In the following sections of this chapter, we'll discuss these building blocks one by

one in more detail. In the following sections, MLPs are covered together with other

important topics such as loss function, optimizer, and regularizer. Following on

afterward, we'll cover both CNNs and RNNs.

The difference between MLPs, CNNs,

and RNNs

Multilayer perceptrons or MLPs are a fully-connected network. You'll often find

them referred to as either deep feedforward networks or feedforward neural

networks in some literature. Understanding these networks in terms of known

target applications will help us get insights about the underlying reasons for the

design of the advanced deep learning models. MLPs are common in simple logistic

and linear regression problems. However, MLPs are not optimal for processing

sequential and multi-dimensional data patterns.

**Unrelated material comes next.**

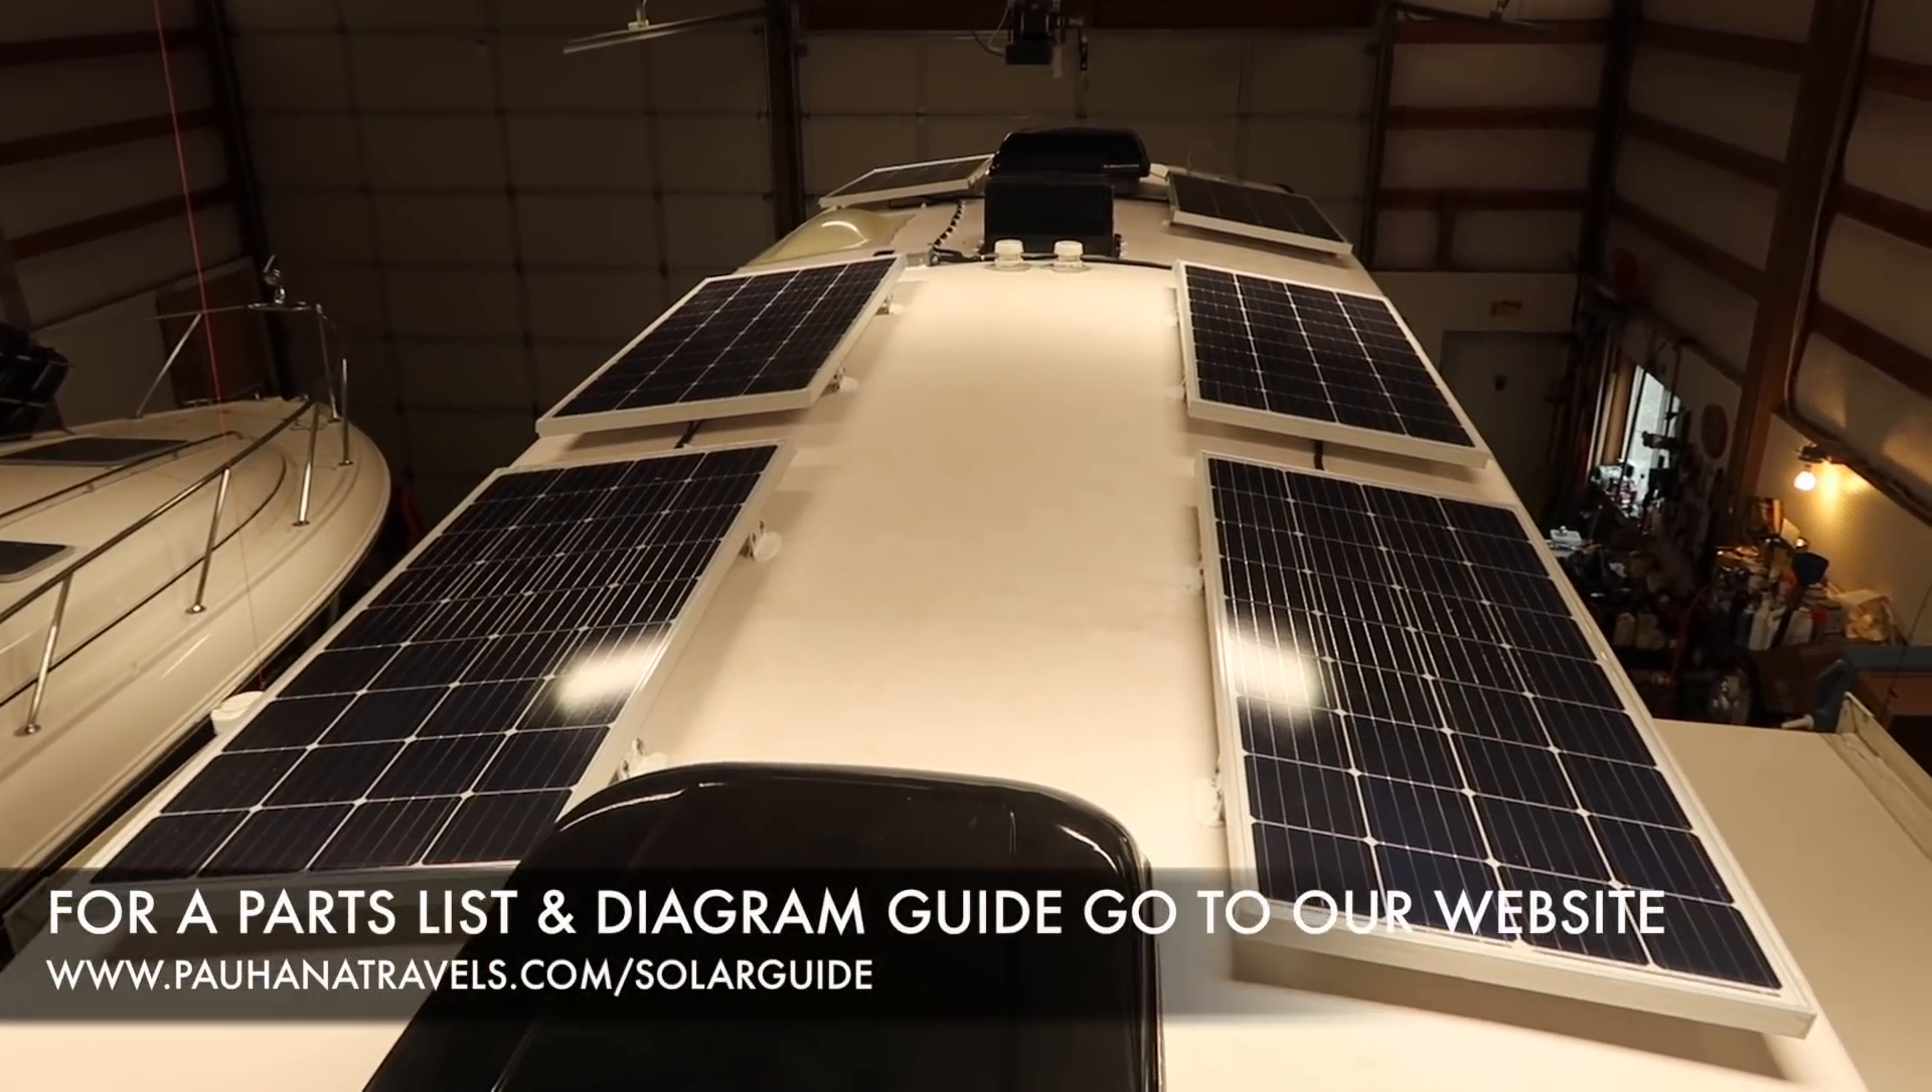Well, this looks to be a finished roof up here We've added on the six solar panels.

By design, MLPs struggle to

remember patterns in sequential data and requires a substantial number of

parameters to process multi-dimensional data.

For sequential data input, RNNs are popular because the internal design allows

the network to discover dependency in the history of data that is useful for

prediction. For multi-dimensional data like images and videos, a CNN excels

in extracting feature maps for classification, segmentation, generation, and other

purposes. In some cases, a CNN in the form of a 1D convolution is also used for

networks with sequential input data. However, in most deep learning models,

MLPs, RNNs, and CNNs are combined to make the most out of each network.

MLPs, RNNs, and CNNs do not complete the whole picture of deep networks.

There is a need to identify an objective or loss function, an optimizer, and a regularizer.

The goal is to reduce the loss function value during training since it is a good guide

that a model is learning. To minimize this value, the model employs an optimizer.

This is an algorithm that determines how weights and biases should be adjusted

at each training step. A trained model must work not only on the training data but

also on a test or even on unforeseen input data. The role of the regularizer is to

ensure that the trained model generalizes to new data.